Directions:
The lines from the one containing "right shoulder: (239, 263)" through the last line below, both ends included, must be reproduced exactly, with no pictures.
(Beginning of Given data)
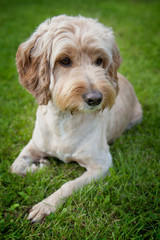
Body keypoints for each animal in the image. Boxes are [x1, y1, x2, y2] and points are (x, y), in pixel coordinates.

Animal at [10, 14, 142, 221]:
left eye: (99, 61)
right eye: (64, 60)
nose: (95, 98)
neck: (64, 120)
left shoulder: (101, 165)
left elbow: (68, 185)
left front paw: (46, 205)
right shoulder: (33, 145)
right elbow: (15, 167)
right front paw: (39, 168)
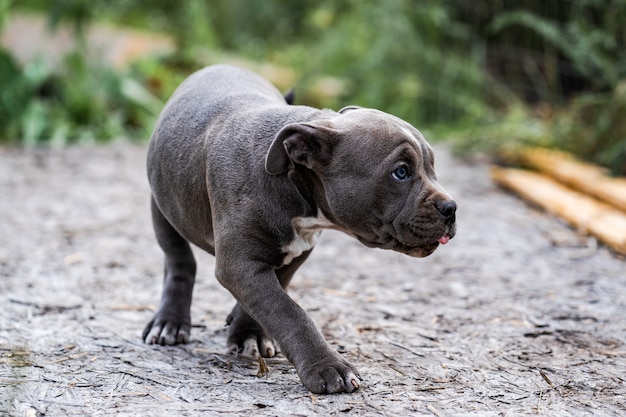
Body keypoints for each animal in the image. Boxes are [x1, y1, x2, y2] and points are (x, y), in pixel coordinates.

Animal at [143, 65, 454, 394]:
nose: (451, 208)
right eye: (401, 172)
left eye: (432, 168)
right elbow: (289, 311)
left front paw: (248, 333)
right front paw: (328, 367)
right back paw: (170, 322)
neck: (291, 181)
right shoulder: (239, 263)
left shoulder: (296, 252)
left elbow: (273, 299)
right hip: (162, 206)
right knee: (179, 261)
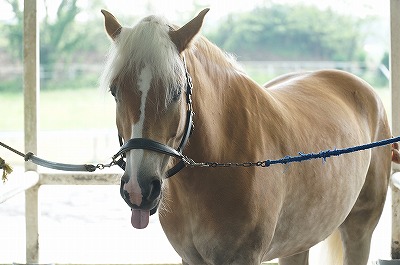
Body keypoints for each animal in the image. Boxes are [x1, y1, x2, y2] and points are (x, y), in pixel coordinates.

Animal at [101, 8, 400, 264]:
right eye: (115, 91)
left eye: (175, 91)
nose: (138, 190)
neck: (222, 158)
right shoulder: (190, 258)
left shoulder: (244, 257)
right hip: (298, 243)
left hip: (359, 230)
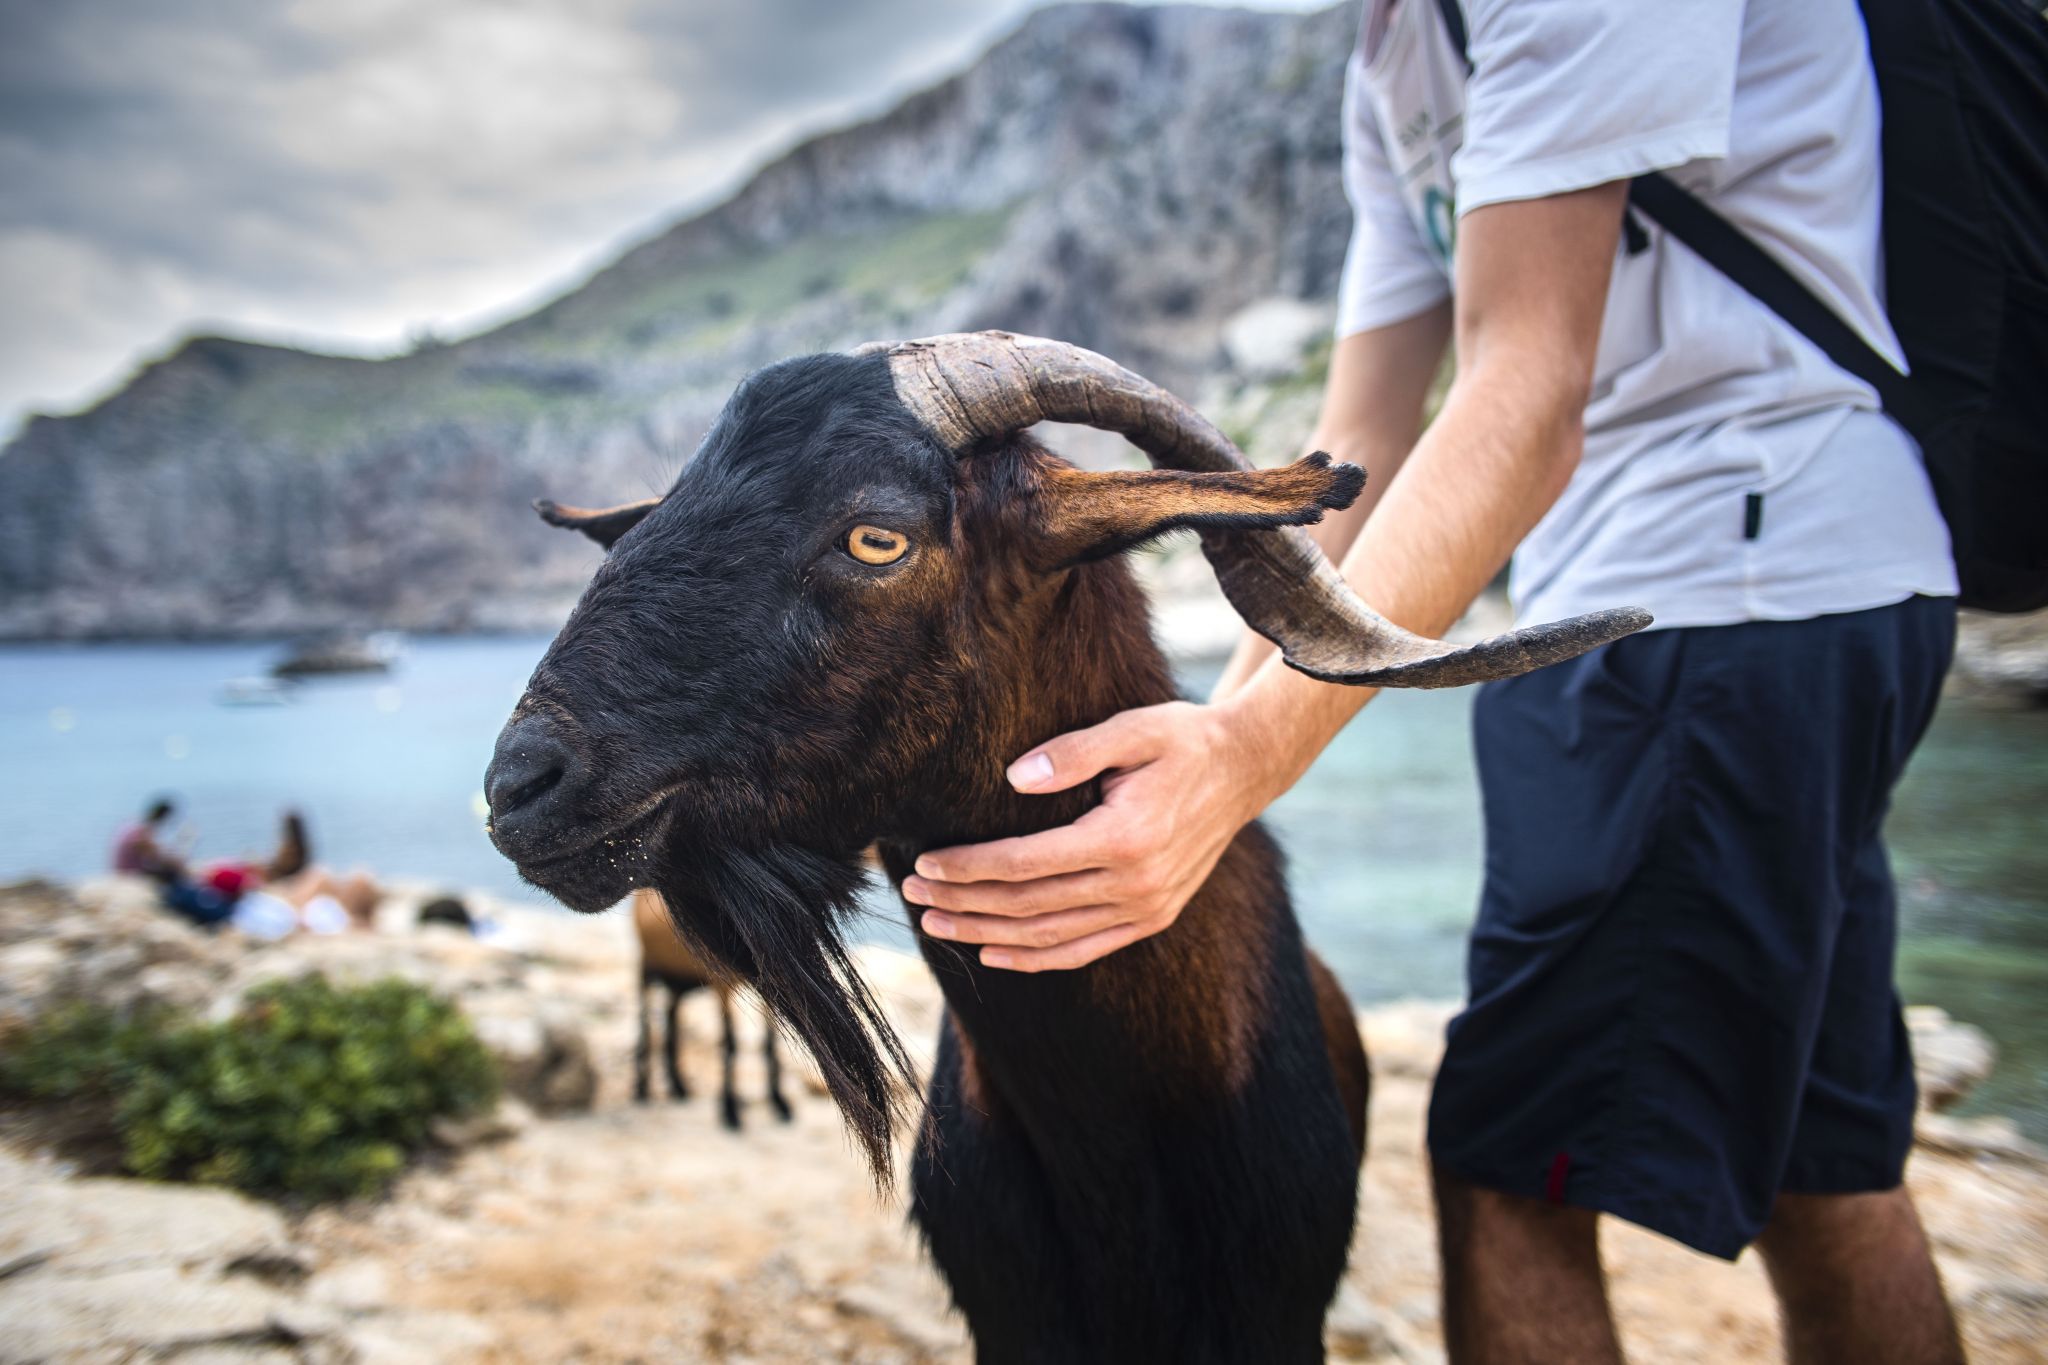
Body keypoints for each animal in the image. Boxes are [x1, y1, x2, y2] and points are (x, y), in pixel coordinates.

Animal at [630, 887, 791, 1127]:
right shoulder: (722, 984)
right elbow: (729, 1041)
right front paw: (730, 1109)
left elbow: (770, 1043)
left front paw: (779, 1102)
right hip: (647, 968)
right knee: (645, 1021)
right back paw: (641, 1090)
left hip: (679, 981)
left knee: (671, 1015)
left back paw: (678, 1087)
(End of Given data)
Result of this task:
right shoulder: (239, 263)
left shoulder: (296, 252)
left elbow: (273, 299)
right hip: (162, 206)
right knee: (179, 261)
Body keypoints for each animal in the image. Boxes are [x1, y1, x2, y2] and points are (x, y), in pixel coordinates.

Animal at [101, 8, 400, 264]:
right eye: (115, 91)
left eye: (175, 91)
nose: (138, 190)
neck: (222, 158)
right shoulder: (190, 258)
left shoulder: (244, 257)
right hip: (298, 243)
left hip: (359, 230)
Body keypoints for each animal in the image. Boxes are [x1, y1, x2, y2] and points are (x, y), in pixel coordinates.

Animal at [630, 887, 791, 1127]:
right shoulder: (722, 984)
right elbow: (729, 1041)
right front paw: (730, 1109)
left elbow: (770, 1043)
left front paw: (779, 1102)
right hip: (647, 968)
right knee: (645, 1021)
right back paw: (641, 1090)
left hip: (679, 981)
left knee: (671, 1015)
left back paw: (678, 1087)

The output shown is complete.